International wheat prices continued to gain over the past week, as early new crop concerns persist. UK feed wheat futures prices followed suit, though to a lesser extent, with the Nov-15 contract gaining £1.30 in the week to Tuesday, when they closed at £116.80/t. Prices are now back to levels not seen since mid-August. Dry weather continues to affect planting in Russia and Ukraine and concerns have also been mooted about slower winter wheat planting in parts of the US. The Russian government approved proposals to reduce the export tax on wheat from 1 October to support Russian wheat exports, which have got off to a slower start than the last couple of seasons. An estimated 27% of the US maize crop had been cut by 4 October, slightly behind the average at this point in the year. Nonetheless, the progression of harvesting means markets will soon have more clarity on US maize yields and the production number in this Friday’s monthly USDA report is likely to be closely watched.

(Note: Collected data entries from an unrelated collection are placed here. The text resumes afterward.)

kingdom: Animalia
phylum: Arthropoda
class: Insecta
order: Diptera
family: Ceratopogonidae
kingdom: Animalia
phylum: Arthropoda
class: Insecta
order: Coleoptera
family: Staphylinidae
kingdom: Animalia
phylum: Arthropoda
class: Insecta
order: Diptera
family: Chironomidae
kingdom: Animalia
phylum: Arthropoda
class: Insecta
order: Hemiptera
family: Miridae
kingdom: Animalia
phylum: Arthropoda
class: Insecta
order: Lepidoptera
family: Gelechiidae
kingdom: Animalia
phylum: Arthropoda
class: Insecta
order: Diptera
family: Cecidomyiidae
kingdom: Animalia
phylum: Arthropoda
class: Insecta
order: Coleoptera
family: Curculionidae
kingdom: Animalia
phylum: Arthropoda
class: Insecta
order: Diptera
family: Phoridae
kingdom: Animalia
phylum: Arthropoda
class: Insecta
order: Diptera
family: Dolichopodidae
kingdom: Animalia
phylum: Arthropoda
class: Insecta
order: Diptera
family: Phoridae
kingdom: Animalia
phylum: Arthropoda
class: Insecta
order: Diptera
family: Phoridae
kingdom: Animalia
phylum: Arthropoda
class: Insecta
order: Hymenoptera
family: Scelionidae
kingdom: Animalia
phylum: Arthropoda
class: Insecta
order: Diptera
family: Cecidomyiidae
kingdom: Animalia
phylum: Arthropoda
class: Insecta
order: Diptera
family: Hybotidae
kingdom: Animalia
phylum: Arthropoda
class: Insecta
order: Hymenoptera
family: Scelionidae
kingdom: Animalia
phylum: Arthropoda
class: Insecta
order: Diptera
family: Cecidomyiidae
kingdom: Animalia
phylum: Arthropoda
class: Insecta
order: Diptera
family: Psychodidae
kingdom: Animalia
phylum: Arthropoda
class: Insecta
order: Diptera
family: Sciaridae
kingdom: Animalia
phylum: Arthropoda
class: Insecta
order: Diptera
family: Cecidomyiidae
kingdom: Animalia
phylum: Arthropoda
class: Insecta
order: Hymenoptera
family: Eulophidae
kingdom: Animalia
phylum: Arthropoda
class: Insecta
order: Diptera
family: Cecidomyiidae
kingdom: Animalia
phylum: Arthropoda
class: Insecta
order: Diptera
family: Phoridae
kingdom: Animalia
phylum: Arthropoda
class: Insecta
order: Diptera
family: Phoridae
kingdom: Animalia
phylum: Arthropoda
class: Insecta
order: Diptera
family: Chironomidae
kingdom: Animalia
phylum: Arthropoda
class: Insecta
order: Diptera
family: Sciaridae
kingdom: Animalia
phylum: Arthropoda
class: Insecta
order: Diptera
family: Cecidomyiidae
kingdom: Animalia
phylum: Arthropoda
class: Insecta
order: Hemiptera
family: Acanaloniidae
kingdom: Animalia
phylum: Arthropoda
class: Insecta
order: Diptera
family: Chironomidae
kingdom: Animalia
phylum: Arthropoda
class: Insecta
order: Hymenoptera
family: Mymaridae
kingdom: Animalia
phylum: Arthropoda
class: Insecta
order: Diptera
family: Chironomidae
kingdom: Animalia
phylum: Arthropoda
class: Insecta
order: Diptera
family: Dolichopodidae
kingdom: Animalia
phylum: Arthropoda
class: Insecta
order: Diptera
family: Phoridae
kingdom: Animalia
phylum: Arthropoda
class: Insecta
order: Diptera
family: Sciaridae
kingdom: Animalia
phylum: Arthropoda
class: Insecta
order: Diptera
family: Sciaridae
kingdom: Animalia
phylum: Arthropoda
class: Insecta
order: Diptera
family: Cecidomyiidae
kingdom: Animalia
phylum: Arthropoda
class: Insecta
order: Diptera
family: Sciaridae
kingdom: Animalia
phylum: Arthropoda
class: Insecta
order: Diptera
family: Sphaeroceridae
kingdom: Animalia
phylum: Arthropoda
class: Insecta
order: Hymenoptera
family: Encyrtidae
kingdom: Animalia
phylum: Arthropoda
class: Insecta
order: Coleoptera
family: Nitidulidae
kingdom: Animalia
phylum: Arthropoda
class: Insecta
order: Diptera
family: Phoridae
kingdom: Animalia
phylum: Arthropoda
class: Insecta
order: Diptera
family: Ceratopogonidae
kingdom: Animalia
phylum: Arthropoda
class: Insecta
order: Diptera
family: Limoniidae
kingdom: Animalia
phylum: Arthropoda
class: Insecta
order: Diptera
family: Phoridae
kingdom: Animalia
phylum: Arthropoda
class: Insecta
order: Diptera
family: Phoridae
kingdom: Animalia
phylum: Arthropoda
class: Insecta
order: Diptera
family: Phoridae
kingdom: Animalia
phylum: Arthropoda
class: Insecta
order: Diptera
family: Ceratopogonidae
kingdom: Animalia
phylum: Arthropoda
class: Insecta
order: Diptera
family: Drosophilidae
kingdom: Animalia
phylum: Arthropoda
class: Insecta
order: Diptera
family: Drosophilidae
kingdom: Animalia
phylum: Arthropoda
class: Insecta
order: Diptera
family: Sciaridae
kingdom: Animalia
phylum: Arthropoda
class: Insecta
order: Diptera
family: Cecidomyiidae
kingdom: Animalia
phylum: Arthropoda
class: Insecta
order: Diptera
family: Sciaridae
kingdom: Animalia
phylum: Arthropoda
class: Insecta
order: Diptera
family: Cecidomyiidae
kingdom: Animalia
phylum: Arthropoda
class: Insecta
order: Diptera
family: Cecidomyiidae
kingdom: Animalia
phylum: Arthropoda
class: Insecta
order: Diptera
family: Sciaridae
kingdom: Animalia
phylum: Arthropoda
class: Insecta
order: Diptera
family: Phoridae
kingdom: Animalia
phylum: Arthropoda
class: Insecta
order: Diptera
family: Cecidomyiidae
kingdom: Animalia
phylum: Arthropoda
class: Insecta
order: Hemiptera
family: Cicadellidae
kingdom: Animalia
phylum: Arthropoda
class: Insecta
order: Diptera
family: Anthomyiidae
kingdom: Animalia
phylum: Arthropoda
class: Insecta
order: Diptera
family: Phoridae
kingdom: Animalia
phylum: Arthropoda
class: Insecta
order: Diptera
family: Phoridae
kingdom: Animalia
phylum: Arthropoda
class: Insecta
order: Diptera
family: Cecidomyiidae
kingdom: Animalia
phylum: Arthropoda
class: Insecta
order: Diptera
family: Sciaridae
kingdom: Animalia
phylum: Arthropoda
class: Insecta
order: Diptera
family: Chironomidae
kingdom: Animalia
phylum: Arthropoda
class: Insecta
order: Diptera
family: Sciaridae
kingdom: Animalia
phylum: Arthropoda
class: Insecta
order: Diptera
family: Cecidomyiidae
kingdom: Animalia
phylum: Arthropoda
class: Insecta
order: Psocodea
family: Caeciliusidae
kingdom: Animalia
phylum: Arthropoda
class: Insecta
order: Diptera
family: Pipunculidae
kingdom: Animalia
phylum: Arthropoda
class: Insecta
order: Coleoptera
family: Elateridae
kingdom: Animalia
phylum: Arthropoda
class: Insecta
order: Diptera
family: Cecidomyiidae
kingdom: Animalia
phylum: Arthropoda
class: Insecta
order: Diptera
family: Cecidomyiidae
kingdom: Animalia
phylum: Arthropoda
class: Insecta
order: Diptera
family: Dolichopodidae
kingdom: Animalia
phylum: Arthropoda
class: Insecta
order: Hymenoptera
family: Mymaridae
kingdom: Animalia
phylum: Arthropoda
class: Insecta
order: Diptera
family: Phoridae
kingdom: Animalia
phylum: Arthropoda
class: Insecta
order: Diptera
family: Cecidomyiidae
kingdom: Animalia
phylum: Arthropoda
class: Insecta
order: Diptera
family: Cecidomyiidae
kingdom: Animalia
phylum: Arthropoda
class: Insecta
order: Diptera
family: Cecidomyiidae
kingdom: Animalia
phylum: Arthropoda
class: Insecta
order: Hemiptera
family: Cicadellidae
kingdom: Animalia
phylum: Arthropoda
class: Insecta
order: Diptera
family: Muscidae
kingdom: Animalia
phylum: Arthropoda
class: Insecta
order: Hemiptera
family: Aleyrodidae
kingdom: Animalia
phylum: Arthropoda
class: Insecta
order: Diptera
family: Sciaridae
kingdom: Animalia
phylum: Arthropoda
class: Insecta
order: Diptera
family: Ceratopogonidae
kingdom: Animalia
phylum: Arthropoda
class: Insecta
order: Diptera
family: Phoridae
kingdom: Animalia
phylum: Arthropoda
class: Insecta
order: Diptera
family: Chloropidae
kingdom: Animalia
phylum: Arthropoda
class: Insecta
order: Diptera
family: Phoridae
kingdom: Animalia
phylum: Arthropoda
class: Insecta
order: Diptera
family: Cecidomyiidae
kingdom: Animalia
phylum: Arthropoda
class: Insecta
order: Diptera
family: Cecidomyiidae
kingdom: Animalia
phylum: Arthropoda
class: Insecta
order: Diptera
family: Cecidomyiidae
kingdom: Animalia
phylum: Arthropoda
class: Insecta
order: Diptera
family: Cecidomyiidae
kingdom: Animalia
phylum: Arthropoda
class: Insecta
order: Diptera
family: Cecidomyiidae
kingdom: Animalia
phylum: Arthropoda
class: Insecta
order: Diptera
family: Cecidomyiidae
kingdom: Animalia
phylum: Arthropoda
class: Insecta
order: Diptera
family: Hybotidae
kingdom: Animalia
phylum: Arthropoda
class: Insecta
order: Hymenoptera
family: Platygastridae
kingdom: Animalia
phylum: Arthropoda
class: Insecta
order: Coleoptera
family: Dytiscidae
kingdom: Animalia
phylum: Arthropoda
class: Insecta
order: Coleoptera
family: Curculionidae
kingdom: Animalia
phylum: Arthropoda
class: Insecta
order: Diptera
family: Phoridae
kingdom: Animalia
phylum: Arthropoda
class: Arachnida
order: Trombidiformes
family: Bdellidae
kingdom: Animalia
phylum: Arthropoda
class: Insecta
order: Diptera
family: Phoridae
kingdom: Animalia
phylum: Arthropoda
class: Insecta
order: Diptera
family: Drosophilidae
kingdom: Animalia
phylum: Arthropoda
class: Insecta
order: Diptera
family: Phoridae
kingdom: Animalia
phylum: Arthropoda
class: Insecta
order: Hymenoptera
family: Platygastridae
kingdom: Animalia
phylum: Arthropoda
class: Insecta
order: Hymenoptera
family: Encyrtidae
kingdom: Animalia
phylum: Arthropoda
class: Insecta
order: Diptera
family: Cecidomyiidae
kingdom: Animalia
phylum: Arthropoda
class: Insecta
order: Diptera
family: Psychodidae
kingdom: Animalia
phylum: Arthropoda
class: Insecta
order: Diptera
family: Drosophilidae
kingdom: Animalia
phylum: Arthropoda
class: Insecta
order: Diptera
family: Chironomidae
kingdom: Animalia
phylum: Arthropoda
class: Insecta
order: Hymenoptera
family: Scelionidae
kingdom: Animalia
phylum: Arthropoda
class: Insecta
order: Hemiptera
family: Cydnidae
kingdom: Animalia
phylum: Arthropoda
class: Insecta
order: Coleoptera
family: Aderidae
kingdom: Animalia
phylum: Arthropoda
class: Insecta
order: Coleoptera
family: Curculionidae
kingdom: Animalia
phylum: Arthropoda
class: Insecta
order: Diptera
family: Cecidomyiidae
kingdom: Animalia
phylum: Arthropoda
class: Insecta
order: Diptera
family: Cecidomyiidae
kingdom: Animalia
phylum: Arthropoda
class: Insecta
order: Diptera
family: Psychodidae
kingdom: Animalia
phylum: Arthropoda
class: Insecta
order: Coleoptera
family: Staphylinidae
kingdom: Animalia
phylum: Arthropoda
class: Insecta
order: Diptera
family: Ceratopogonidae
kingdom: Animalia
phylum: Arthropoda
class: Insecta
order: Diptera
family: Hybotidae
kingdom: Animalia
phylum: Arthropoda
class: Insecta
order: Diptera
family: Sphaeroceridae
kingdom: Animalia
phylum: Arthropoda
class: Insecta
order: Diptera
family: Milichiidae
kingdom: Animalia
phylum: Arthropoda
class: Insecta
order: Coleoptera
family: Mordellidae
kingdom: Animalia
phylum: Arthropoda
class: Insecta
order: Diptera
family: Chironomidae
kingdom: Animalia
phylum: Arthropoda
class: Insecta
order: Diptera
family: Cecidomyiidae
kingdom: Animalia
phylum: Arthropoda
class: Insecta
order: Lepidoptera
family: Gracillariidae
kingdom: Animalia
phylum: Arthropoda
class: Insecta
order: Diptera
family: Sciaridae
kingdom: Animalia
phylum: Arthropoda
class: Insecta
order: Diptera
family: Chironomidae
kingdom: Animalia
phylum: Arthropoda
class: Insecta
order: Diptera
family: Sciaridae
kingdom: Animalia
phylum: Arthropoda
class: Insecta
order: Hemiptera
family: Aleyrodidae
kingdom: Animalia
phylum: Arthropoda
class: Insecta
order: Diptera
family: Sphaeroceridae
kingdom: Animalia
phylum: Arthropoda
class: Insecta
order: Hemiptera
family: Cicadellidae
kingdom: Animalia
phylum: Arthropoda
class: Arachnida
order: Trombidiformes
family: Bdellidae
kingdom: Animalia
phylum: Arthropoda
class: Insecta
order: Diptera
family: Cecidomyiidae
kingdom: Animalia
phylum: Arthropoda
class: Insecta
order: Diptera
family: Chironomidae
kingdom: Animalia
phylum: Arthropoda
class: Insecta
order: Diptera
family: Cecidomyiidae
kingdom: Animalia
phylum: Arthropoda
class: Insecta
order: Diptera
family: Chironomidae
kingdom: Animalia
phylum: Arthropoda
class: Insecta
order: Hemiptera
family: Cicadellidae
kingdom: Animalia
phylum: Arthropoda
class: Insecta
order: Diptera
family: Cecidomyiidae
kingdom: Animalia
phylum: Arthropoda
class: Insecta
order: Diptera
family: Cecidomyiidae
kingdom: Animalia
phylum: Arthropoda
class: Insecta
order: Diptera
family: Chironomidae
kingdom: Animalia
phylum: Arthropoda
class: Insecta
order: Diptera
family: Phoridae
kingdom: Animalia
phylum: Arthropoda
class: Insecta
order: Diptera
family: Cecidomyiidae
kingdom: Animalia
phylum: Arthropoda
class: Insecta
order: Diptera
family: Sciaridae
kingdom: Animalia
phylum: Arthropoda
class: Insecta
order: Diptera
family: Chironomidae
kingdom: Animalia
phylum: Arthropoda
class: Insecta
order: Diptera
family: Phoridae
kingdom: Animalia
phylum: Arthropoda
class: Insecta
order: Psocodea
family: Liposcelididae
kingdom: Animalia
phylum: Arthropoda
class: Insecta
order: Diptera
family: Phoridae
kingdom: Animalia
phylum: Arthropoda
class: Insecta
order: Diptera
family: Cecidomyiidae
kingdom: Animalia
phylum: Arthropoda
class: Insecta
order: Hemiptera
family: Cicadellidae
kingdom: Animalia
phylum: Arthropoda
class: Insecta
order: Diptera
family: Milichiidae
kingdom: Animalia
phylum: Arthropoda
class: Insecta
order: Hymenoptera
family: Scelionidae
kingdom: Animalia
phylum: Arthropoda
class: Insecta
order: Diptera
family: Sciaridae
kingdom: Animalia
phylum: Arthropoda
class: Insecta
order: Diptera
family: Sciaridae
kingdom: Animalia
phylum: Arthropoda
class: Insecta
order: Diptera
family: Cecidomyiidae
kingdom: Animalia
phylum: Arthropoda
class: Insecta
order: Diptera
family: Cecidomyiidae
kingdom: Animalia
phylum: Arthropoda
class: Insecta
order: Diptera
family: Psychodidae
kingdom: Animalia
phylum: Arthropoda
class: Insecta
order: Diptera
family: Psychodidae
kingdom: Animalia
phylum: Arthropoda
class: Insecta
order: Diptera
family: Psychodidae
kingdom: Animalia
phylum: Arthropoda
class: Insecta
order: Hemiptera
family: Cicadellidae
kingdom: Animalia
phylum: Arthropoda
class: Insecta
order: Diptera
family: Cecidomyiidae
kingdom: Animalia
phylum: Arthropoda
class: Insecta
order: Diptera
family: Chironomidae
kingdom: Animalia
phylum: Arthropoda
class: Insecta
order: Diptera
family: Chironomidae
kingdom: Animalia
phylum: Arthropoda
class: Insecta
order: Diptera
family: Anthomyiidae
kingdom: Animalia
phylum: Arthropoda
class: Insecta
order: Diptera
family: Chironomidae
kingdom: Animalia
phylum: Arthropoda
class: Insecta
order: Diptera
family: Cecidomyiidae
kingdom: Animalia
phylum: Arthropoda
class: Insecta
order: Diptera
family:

Chicago soyabean futures had a variable week before closing slightly higher. In contrast, Paris rapeseed futures gained steadily. For soyabeans, a key driver has been the rapid progress of the US harvest, which is bringing fresh supplies to the market and keeping a lid on prices. In contrast, new crop concerns continue to support rapeseed futures. Prices for oilmeals in the UK also showed different trends. UK rapemeal prices (34%, ex-mill, Erith) fell for the seventh week running; prices for October were reported at £157/t on Friday, down by £4 on the week. Hi-pro soyameal prices (ex-store, East Coast) showed a smaller decline, down £1 week-on-week to £264/t. In contrast, Brazilian soyameal (48% ex-store, Liverpool), was reported £1 higher than the previous Friday at £282/t.